/---
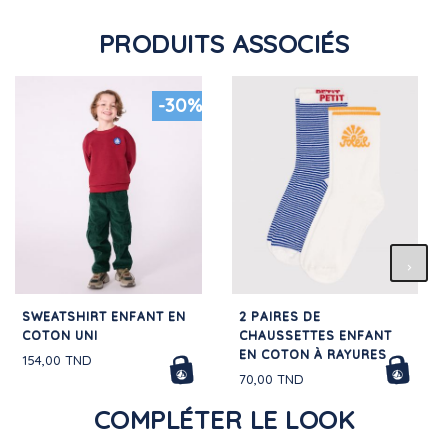
PRODUITS ASSOCIÉS
-30%
SWEATSHIRT ENFANT EN
2 PAIRES DE
COTON UNI
CHAUSSETTES ENFANT
EN COTON À RAYURES
154,00 TND
70,00 TND
COMPLÉTER LE LOOK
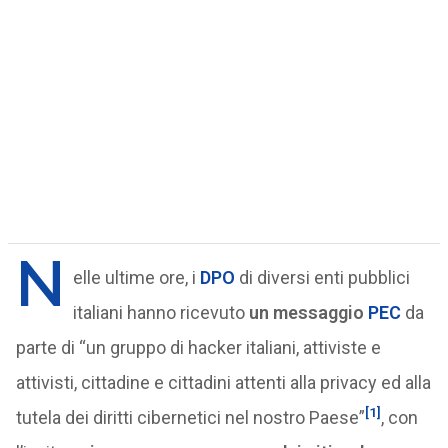
N
elle ultime ore, i
DPO
di diversi enti pubblici
italiani hanno ricevuto
un messaggio
PEC
da
parte di “un gruppo di hacker italiani, attiviste e
attivisti, cittadine e cittadini attenti alla privacy ed alla
[1]
tutela dei diritti cibernetici nel nostro Paese”
, con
\---
▶ [WORK REQUIRED] The whole of the data needs to be copied word for word, though not its pictures.

▶ [ANSWER FOR THE TASK]
PRODUITS ASSOCIÉS
-30%
SWEATSHIRT ENFANT EN
2 PAIRES DE
COTON UNI
CHAUSSETTES ENFANT
EN COTON À RAYURES
154,00 TND
70,00 TND
COMPLÉTER LE LOOK
N
elle ultime ore, i
DPO
di diversi enti pubblici
italiani hanno ricevuto
un messaggio
PEC
da
parte di “un gruppo di hacker italiani, attiviste e
attivisti, cittadine e cittadini attenti alla privacy ed alla
[1]
tutela dei diritti cibernetici nel nostro Paese”
, con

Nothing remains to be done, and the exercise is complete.